Meridian Star

Columns

August 1, 2012

Hospitals will join and complicate battle

STARKVILLE —     How simple it would be if the legislative battle in Mississippi over the future of the Obama health care reforms were merely a battle between Republicans and Democrats.

    On the surface, that’s the rub. The Republican leadership – Gov. Phil Bryant, Lt. Gov. Tate Reeves, and House Speaker Philip Gunn – all say they oppose a Medicaid expansion in Mississippi because of state budgetary concerns. Bryant said funding a Medicaid expansion would likely require substantial budget cuts in education and transportation. Reeves said adding 400,000 people to Medicaid would cost about $1.7 billion over a decade. Gunn called the expansion a “budget-buster” for the state.

    But Democrats and public health care advocacy groups say Mississippi can’t afford to turn down additional federal dollars available for public health care in a state with a high percentage of uninsured citizens.

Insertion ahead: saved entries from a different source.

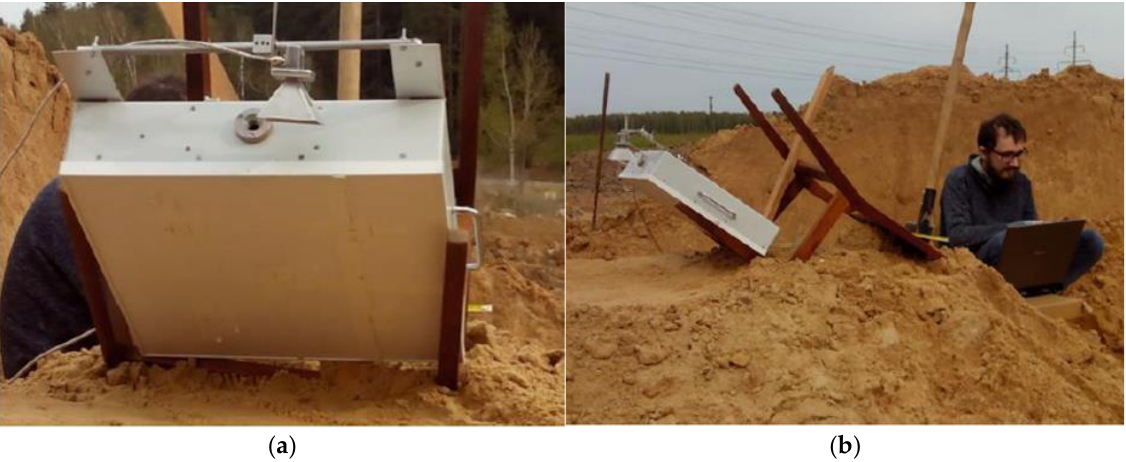
Figure 23. Photo of the HSR prototype with a movable radiator ( a ). Preparing experimental site and equipment ( b ).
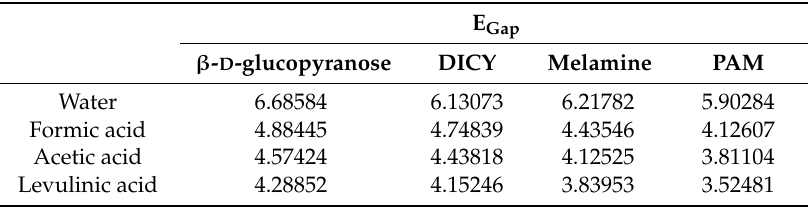
Table 2. Reactant molecules (eV).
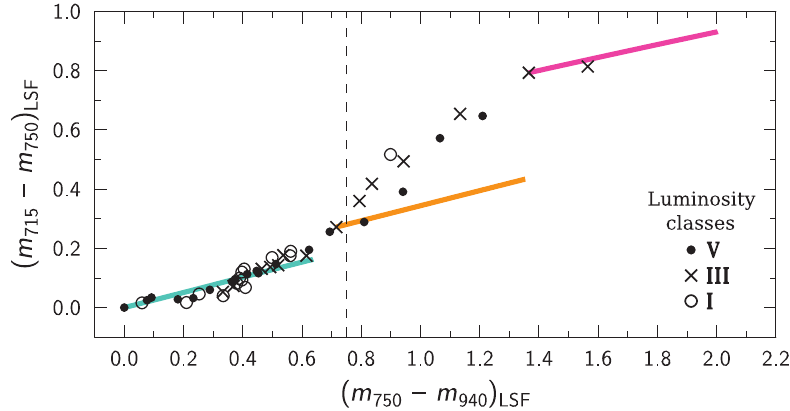
Fig. 9. The contaminated diagram m 715 (cid:0) m 750 vs. m 750 (cid:0) m 940 for the identification of M-type stars. Reddening lines for the O8 V, K5 III and M5 III stars up to A V = 3 mag are shown. The vertical broken line separates M-type stars from the remaining without interstellar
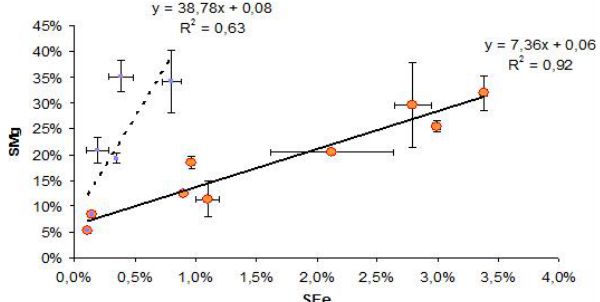
Fig. 3. Boxplot of Percentage solubility estimates of Fe for the 3 kinds of identified samples: DUST (13 Samples), BB1 (8 Samples) and BB2 (4 Samples). Whiskers are from minimum to maximum, box width represents the interquartile range and a stroke is plotted inside of the box to represent the median.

    Seeking to influence both sides in the partisan battle over the proposed expansion of Medicaid in Mississippi will be the state’s hospitals. After the recent Supreme Court ruling that sparked public opposition to Medicaid expansion by Bryant, Reeves and Gunn, the Mississippi Hospital Association released a statement that contained this ominous scenario:

    “Failure to expand Medicaid eligibility will leave just under 200,000 Mississippians with no health care coverage at all. These Mississippians will be left ‘in the gap’ - not eligible for Medicaid and not eligible to purchase health insurance through the health insurance exchange. The result could be devastating. Hospitals cannot be expected to treat such a large volume of people with no expectation or prospect of payment for those services. The result could very well mean the closure of many of our community hospitals,” the MHA statement claimed.

    The hospitals are expected to hang their political hats on the estimated annual $315 million costs of uncompensated care (the cost of treating uninsured patients that is not reimbursable by any federal program) as justification for the Medicaid expansion. Hospitals nationwide are taking the same course, particularly in states like Mississippi that have relatively large uninsured populations and extensive poverty.

    Mississippi’s Medicaid expansion debate is likely to renew an old political division that engendered a three-year battle between the MHA and the then-Democratic Party-controlled House of Representatives on one side and former Gov. Haley Barbour, the state Senate and the Division of Medicaid on the other over the so-called “hospital tax.”

    The fight began in 2006 when the federal government disallowed the state’s Medicaid Disproportionate Share Hospital funding plan. That action left the state Medicaid program short $90 million that had previously been used to draw down another $270 million in federal matching funds.

    MHA president Sam Cameron and the House leadership called the proposed “hospital tax” a “tax on the sick.” Barbour, the state Senate and the Division of Medicaid contended that the funding assessment was in place prior to Barbour taking office in 2004 and that the basic assessment plan had been created and approved by the association in conjunction with the Division of Medicaid and the Legislature.

    After a protracted and politically bloody three-year fight, the “hospital tax” was adopted by lawmakers. Now, in the wake of the Supreme Court decision on the Obama health care reforms, the state’s hospitals and the Legislature are again on a collision course with the influential MHA.

    The stakes are high for the state’s hospitals that provide Medicaid coverage and emergency room treatment for the indigent. And the stakes are perhaps just as high for the state’s GOP legislative leadership who see controlling state spending as their primary objective.